Terry also sings the praises of two items that seem fairly innocuous but are excellent secret weapons: a salad spinner and a pepper mill. According to Terry, "A good-quality salad spinner is indispensable. If you don't dry your salad greens adequately after washing them, the clinging water will prevent the dressing from coating the leaves, and the flavor will be diluted."
Terry likes the flavor of freshly ground pepper and believes it makes a big difference in a finished dish. "Buying whole peppercorns and grinding them just before adding to a dish will ensure that you have the strongest flavors," he says. "Make sure you add pepper right at the end of cooking since it loses its flavor and aroma if cooked for too long."
Ken Lumpkin, chef/owner of Umai in Midtown, also includes many of the items mentioned by Terry and Bragg on his list of kitchen favorites — that perfect chef's knife, cutting boards (he prefers wood), and a cast-iron French skillet. Lumpkin also has a medium stainless-steel two-quart saucepan and a strainer/colander in regular rotation. For Asian dishes, Lumpkin uses a rice cooker, which doubles as a vegetable steamer, and a bamboo roller for sushi.

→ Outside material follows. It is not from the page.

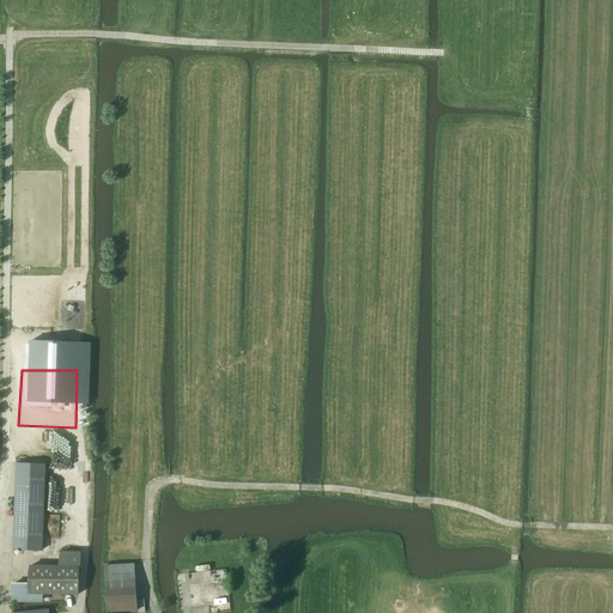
[(16,463),(12,550),(41,551),(44,465),(16,463)]
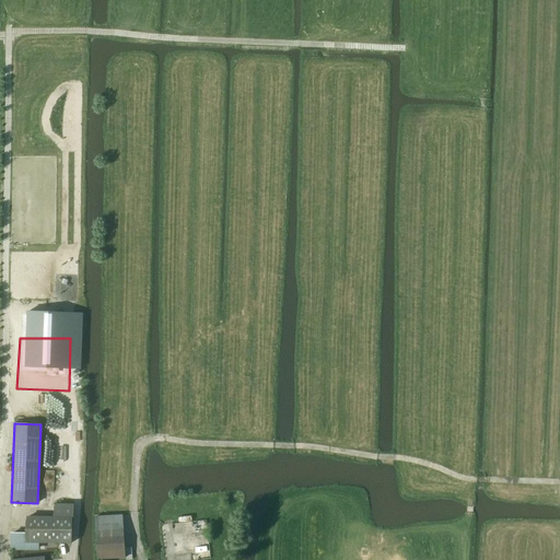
[(69,504),(54,504),(54,517),(71,517),(72,504),(69,504)]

Many of the items Lumpkin mentions do double-duty, a bonus in any tight kitchen and a lesson that we all could take to heart when selecting our own new kitchen toys. He explains, "When I go shopping, I look for things that have multiple uses. Traditionally, Asian households did not have much room in the kitchen, and there was usually just one way to heat things." This less-is-more sensibility makes for a pared-down kitchen minus the frustration level inherent in super-crammed shelves and drawers.
All of this good advice led me to a revelation: So many of the things that these chefs find essential are plain, workaday items, not too expensive but nevertheless important.
As I scour the shops for my next killer tool, I know I'll still be attracted to madeline pans and tiny mise en place bowls, but I am determined to mend my ways. Now's a great time to go beyond buying impulsively in order to do something that's more beneficial in the long run: buying smart.